## Data for this task
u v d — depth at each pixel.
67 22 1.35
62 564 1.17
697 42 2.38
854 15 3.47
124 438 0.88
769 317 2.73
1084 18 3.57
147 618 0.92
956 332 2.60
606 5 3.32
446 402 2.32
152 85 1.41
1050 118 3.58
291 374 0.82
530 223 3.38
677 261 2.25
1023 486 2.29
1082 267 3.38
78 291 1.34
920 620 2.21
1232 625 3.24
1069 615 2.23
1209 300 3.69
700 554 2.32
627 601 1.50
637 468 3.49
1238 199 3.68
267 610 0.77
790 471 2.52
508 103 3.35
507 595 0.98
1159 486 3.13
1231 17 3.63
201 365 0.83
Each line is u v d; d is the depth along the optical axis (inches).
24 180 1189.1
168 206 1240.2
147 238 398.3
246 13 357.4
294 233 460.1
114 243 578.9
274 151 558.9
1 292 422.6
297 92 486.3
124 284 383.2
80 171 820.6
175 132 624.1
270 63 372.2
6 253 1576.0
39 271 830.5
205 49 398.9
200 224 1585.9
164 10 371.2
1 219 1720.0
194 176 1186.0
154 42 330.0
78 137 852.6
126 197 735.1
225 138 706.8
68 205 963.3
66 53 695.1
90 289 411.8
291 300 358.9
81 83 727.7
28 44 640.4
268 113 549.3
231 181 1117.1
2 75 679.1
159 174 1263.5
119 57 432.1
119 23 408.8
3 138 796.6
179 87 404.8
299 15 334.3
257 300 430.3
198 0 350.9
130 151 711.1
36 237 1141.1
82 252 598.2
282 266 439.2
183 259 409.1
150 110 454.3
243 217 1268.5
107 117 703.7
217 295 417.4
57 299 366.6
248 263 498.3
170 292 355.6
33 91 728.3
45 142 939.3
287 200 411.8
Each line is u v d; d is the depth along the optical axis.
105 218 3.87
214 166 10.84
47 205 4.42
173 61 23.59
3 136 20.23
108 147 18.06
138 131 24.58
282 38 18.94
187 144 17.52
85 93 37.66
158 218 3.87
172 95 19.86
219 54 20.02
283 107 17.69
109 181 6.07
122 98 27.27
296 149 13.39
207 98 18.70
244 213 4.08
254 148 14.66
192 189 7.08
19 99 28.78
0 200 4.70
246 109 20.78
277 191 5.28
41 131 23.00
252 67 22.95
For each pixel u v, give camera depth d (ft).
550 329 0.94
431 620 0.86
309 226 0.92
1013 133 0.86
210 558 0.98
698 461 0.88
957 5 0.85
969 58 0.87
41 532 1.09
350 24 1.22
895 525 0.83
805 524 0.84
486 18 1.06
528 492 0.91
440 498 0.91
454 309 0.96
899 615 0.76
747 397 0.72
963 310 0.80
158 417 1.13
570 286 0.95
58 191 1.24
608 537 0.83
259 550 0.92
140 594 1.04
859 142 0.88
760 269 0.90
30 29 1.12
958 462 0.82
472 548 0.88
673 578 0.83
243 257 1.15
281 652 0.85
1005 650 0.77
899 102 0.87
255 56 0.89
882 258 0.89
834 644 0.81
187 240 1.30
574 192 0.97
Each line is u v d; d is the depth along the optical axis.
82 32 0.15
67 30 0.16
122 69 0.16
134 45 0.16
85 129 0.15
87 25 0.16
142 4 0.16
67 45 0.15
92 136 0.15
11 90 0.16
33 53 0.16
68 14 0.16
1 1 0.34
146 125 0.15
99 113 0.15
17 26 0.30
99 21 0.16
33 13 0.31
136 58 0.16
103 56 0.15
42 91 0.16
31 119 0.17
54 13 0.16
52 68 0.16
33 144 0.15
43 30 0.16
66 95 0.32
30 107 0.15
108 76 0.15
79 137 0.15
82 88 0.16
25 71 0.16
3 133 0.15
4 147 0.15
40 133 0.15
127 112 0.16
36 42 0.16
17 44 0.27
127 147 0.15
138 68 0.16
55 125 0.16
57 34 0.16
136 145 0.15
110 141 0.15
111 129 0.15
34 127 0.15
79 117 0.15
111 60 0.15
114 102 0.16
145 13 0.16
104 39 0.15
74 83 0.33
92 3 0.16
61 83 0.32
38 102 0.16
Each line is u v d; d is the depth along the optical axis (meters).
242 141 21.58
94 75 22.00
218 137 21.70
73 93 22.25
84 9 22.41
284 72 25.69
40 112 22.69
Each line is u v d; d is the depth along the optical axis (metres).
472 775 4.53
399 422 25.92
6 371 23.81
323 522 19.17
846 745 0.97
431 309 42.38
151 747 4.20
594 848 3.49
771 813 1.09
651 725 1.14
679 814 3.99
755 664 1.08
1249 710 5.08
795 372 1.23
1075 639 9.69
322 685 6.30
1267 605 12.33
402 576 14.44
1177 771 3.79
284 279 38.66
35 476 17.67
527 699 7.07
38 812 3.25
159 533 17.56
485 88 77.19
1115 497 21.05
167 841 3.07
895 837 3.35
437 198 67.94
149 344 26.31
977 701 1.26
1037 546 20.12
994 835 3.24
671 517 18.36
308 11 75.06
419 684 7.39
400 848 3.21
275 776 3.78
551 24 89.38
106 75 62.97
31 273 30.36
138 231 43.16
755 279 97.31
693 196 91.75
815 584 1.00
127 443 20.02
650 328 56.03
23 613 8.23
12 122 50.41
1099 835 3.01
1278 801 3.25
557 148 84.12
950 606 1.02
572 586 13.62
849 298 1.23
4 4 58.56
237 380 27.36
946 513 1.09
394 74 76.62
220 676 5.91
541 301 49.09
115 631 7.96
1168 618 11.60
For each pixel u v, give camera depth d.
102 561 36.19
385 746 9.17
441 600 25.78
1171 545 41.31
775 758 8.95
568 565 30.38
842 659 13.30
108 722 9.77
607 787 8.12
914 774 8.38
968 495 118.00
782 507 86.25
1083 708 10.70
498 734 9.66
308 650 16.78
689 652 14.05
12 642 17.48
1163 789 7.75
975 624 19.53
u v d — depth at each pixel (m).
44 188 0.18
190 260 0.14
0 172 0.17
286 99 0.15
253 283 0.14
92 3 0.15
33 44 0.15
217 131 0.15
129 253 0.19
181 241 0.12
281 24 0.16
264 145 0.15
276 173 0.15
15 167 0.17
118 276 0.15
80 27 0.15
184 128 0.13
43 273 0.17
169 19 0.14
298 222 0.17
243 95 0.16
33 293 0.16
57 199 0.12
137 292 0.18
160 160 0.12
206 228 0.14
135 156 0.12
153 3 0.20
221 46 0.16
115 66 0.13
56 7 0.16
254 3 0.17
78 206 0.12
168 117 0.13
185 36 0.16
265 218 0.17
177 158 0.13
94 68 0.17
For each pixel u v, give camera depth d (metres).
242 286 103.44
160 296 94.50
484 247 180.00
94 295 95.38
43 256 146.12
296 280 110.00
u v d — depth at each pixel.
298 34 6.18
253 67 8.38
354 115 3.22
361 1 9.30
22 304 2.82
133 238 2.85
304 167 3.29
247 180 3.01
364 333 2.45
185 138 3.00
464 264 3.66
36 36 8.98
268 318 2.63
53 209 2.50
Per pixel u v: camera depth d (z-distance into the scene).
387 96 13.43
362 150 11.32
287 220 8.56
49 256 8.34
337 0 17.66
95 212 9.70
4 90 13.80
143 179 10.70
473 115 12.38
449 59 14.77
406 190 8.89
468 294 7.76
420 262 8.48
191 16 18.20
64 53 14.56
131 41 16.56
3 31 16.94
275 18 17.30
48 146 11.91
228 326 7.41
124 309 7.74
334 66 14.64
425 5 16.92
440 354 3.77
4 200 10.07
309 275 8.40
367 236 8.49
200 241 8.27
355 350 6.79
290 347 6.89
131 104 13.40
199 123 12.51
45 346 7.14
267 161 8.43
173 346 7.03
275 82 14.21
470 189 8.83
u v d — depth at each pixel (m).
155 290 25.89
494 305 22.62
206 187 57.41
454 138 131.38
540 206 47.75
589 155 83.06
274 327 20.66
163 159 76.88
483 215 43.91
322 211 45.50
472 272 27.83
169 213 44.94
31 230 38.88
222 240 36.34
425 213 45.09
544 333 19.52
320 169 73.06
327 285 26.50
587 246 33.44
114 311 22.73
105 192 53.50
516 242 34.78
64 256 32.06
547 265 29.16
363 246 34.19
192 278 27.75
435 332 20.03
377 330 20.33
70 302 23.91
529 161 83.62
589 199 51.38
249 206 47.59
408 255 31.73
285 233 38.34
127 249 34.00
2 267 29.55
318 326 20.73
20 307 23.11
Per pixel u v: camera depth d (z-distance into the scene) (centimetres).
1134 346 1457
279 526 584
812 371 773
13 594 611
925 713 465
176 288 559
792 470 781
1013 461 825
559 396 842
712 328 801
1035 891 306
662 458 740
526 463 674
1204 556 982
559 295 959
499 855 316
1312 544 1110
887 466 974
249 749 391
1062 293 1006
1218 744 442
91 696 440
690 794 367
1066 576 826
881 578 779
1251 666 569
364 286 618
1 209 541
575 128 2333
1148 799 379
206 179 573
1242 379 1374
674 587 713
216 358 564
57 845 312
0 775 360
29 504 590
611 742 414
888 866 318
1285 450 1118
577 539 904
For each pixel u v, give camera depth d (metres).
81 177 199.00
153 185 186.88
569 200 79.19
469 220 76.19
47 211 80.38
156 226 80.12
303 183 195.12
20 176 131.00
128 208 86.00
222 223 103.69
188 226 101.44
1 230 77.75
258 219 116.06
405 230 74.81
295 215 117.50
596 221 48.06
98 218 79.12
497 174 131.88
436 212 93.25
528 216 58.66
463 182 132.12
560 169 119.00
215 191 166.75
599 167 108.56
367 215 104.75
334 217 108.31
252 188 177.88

## What you have to do
Check every line of the records, and copy the ones that hold the word "camera".

## Exercise solution
For each pixel u v, give camera depth d (ft).
For each pixel u v, give camera depth d.
For each pixel u v, give camera depth d (metres).
Per pixel u v: camera depth d (z-distance into the scene).
Per pixel u v: camera depth d (z-distance into the scene) (centimetres).
For each pixel u v, give camera depth d (metres).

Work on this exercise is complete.